Maria do Céu afirmou também que não faltam medicamentos essenciais e que há alternativas. “Raras são as situações em que o farmacêutico não pode efetuar a troca do medicamento por um genérico ou mesmo um medicamento de marca. Custa-me a acreditar que não há alternativas, porque para diabetes, por exemplo, há dezenas de possibilidades, seja de insulina, seja de outros tipos de antidiabéticos orais”, comentou a presidente da Infarmed.
A Infarmed inspeciou, no ano passado, mais de 200 farmácias e 150 distribuidoras. Verificou algumas situações de falhas, mas nada diferente do que ocorreu em anos anteriores.
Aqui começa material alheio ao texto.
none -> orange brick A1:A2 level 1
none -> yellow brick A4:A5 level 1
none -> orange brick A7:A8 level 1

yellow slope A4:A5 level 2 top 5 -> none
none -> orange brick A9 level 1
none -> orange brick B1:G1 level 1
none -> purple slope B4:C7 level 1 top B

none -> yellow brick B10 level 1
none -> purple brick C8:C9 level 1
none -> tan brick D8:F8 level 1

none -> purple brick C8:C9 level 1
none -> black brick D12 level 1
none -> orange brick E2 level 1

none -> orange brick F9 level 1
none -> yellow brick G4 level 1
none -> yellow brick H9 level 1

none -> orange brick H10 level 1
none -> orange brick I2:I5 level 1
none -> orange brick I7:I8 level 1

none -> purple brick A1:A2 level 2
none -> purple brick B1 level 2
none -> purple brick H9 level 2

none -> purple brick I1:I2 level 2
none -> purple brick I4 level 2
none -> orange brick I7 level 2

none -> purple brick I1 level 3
Segundo Maria do Céu, já foram solicitados documentos às farmácias sobre quais distribuidores não estão fornecendo, mas a Infarmed não obteve nenhum retorno.
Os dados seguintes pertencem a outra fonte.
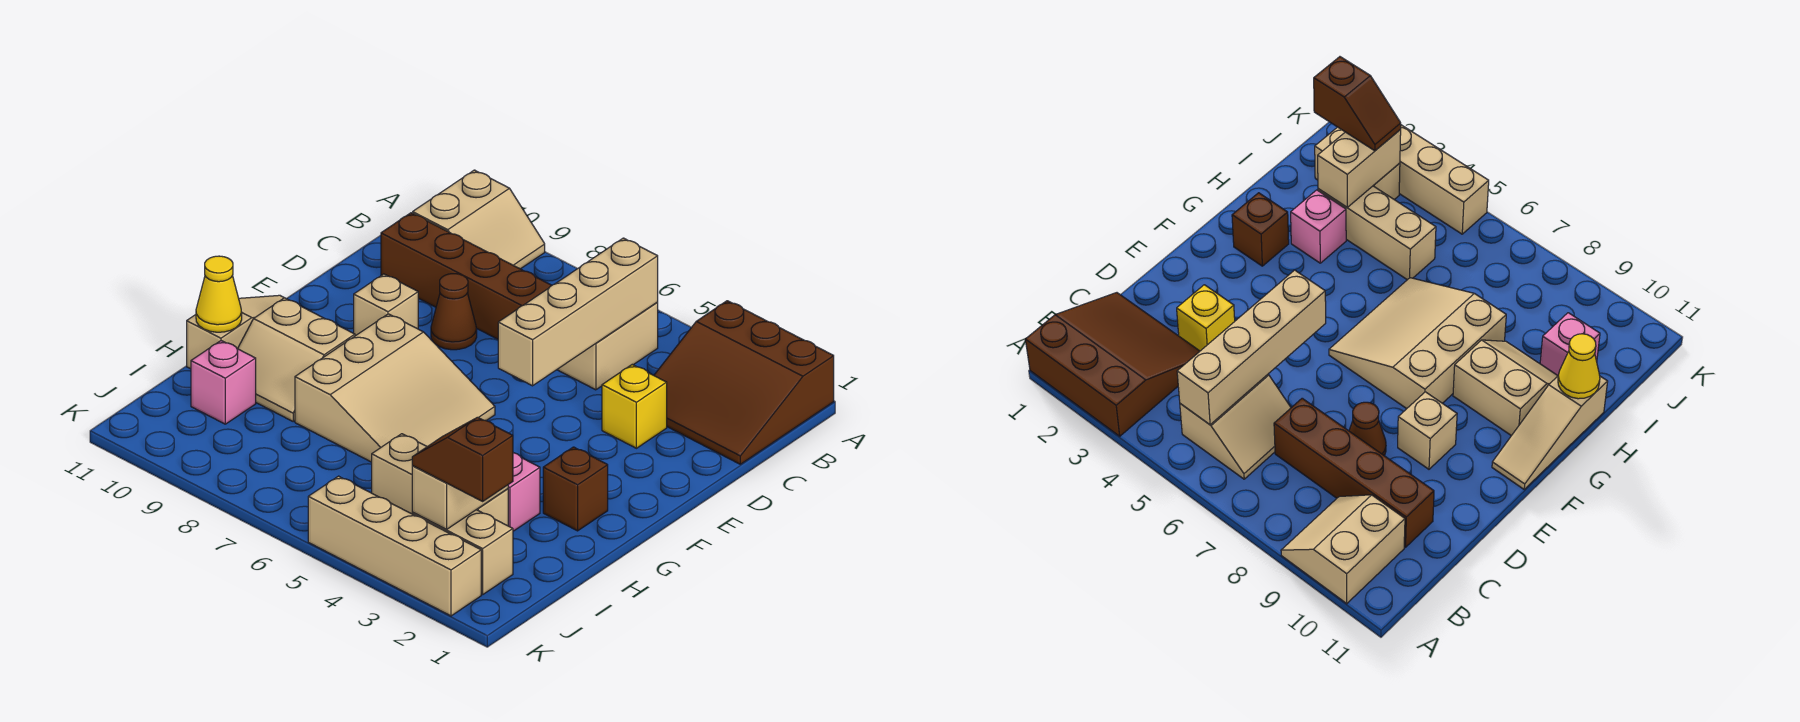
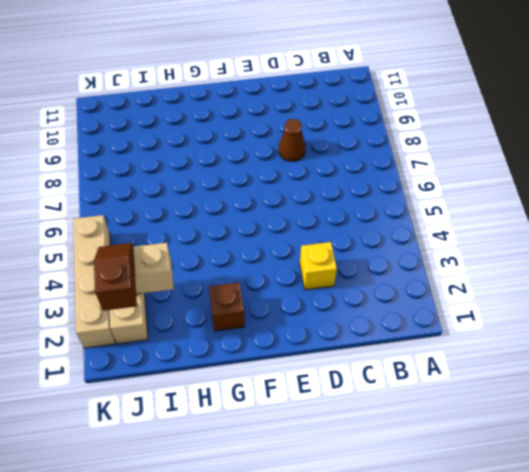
none -> brown slope A1:C3 level 1 top A
none -> tan slope A9:B10 level 1 top 10
none -> tan slope B5:C6 level 1 top 5

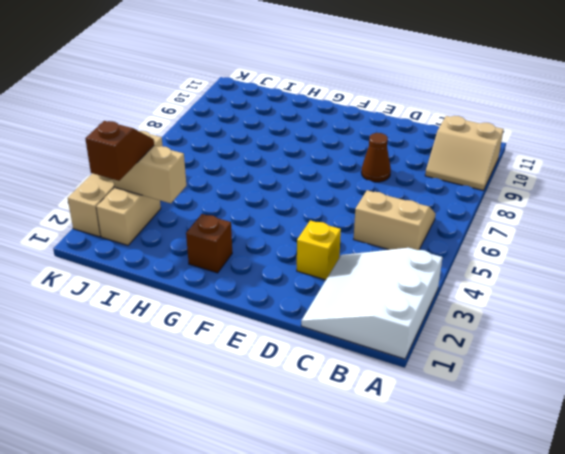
white slope A1:C3 level 1 top A -> brown slope A1:C3 level 1 top A
none -> brown brick C7:C10 level 1
none -> tan brick E9 level 1
none -> tan slope F6:H8 level 1 top 8

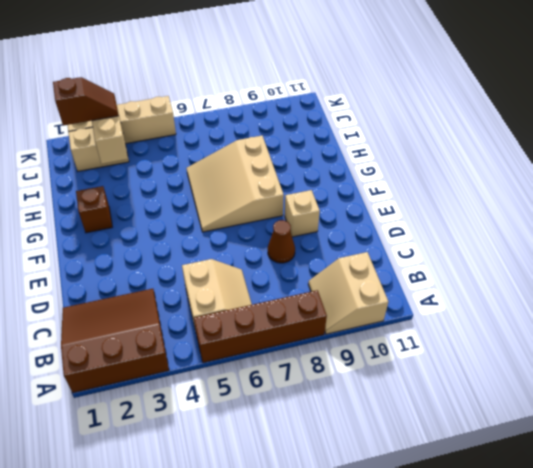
brown brick A5:A8 level 1 -> brown brick C7:C10 level 1
none -> yellow brick D3 level 1
none -> tan slope F11:H11 level 1 top H
none -> tan slope G9:H10 level 1 top G

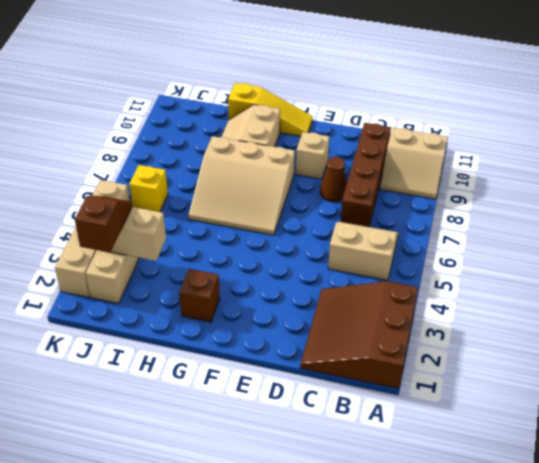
yellow slope F11:H11 level 1 top H -> tan slope F11:H11 level 1 top H
yellow brick J6 level 1 -> yellow brick D3 level 1
none -> pink brick H3 level 1
none -> tan brick I3:I5 level 1
none -> pink brick I10 level 1

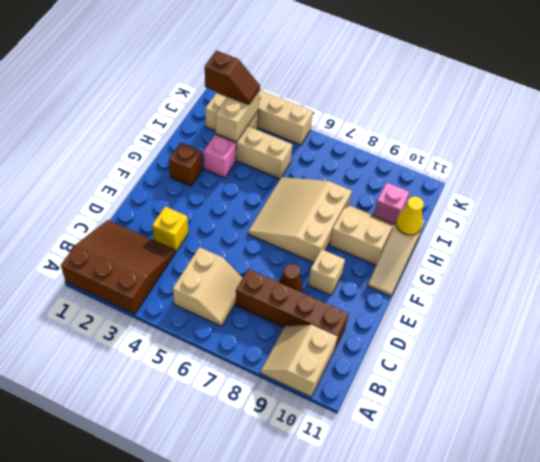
none -> tan brick B5:E5 level 2

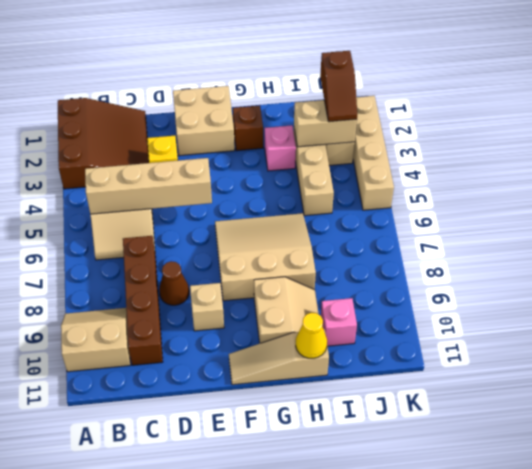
tan brick E1:F2 level 1 -> none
Por e-mail, a Associação Portuguesa da Indústria Farmacêutica (Apifarma) disse que não há justificativas para a atual falta de medicamentos em Portugal e que a indústria farmacêutica assegura o abastecimento do país com os medicamentos necessários para a saúde dos portugueses.
Crise é muito maior
A Revista da Farmácia teve acesso a vários outros documentos que traçam um panorama pouco animador para o setor de farmácias em Portugal. Nos últimos seis anos, o país registrou aumento de 262,3% no número de insolvências e aumento de 154,4% no número de penhoras. Em dezembro de 2012, havia 241 farmácias nessas condições. Em dezembro de 2018, esse número chegou a 675, o que equivale a 23,2% de todo o setor em Portugal. Os dados são da Coface, empresa que detém uma base de dados empresarial nacional e informações financeiras e de crédito.
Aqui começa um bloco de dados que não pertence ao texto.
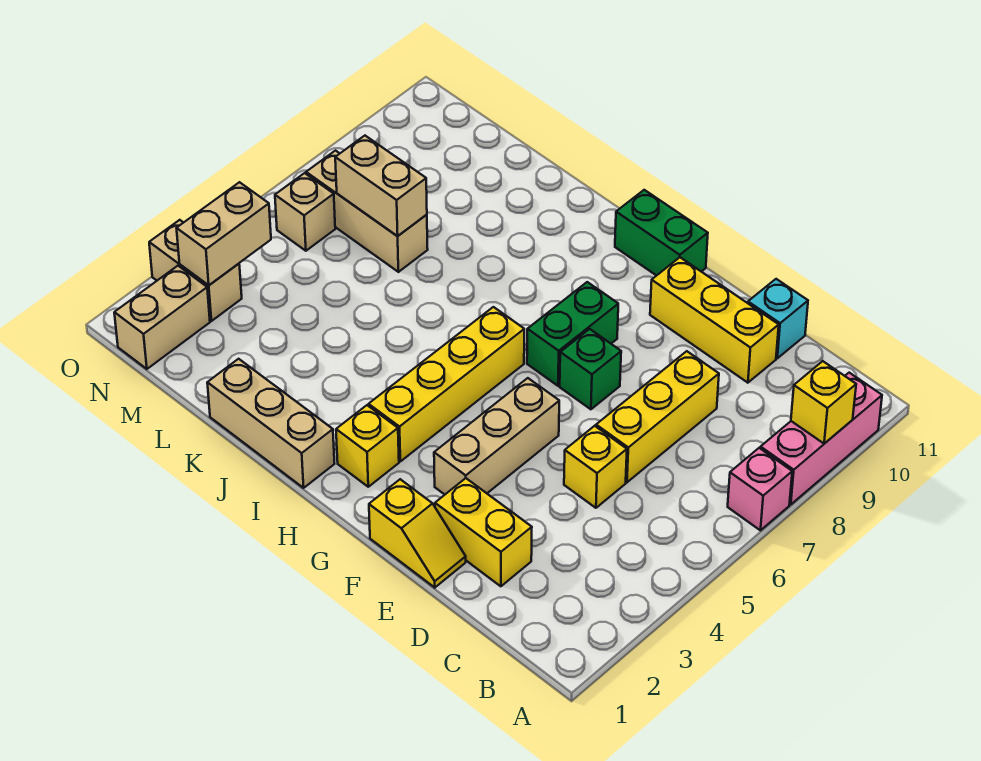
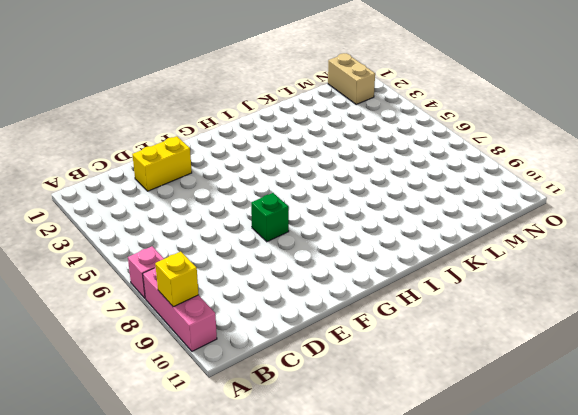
none -> yellow brick D5 level 1
none -> yellow brick D6:D8 level 1
none -> yellow brick D10:F10 level 1

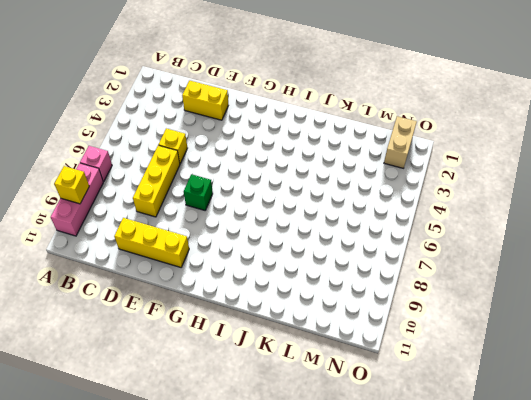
none -> cyan brick D11 level 1
none -> yellow slope E1:F1 level 1 top F
none -> tan brick F3:F5 level 1

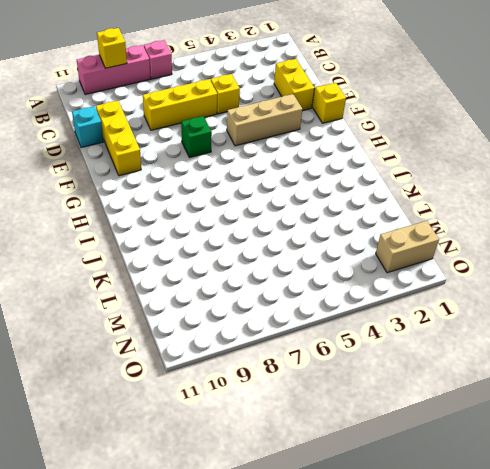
none -> green brick G7:G8 level 1
none -> green brick G11:H11 level 1
none -> yellow brick H2 level 1

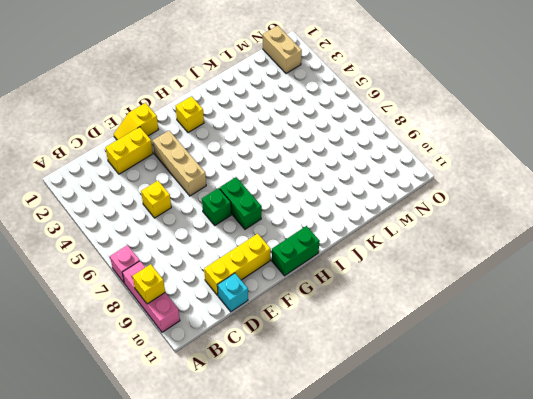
none -> yellow brick D6:D8 level 1
none -> yellow brick H3:H6 level 1
none -> tan brick I1:K1 level 1

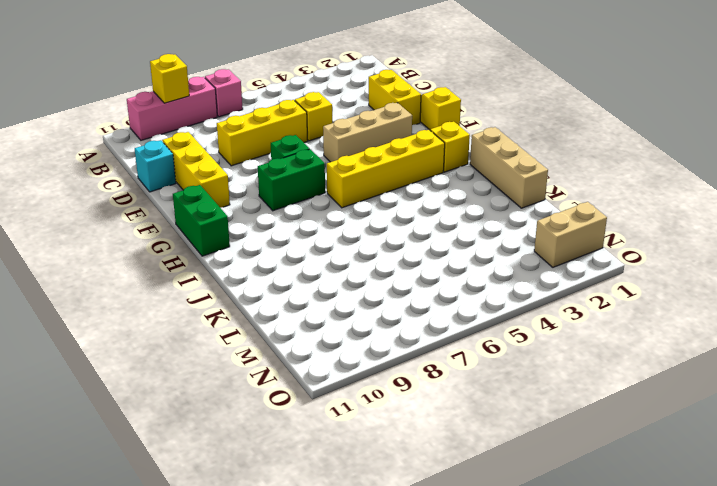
none -> tan brick L7:N7 level 1
none -> tan brick N3:O3 level 1
none -> tan brick N6 level 1

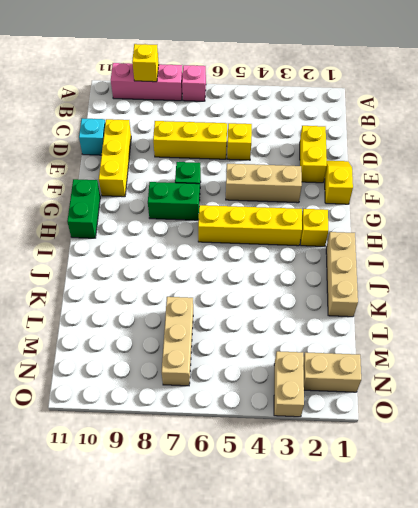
none -> tan brick N6 level 1
none -> tan brick L7:M7 level 2
none -> tan brick N3:N4 level 2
“É difícil fazer estoques de medicamentos para evitar faltas num setor fragilizado como o nosso, em crise, cujas margens são, a par da Romênia, as mais baixas da Europa, e onde a maioria das farmácias continua a ter prejuízo para dispensar os medicamentos essenciais, comparticipados pelo Estado. Perto de 25% das farmácias portuguesas continuam a enfrentar processos de penhora e insolvência”, comentou Isaura Martinho.
Muitas dessas farmácias estão no interior do país. “As farmácias são o apoio que resta em muitos lugares onde já não há outros profissionais, nem serviços de saúde. São, portanto, indispensáveis para garantir a igualdade no direito à saúde”, acrescentou Isaura.
Portugal é o único país da Europa com descontos em medicamentos de receita médica, com preço fixado pelo Estado. Segundo Isaura, os descontos estrangulam as pequenas farmácias, sendo uma prática desleal que prejudica o equilíbrio da rede. Por isso, números tão alarmantes de insolvência e penhora. “Se queremos salvar as farmácias do interior, que resistem junto às populações mais isoladas, não podemos permitir práticas de mercado em que os mais fortes matam os mais fracos”, finaliza.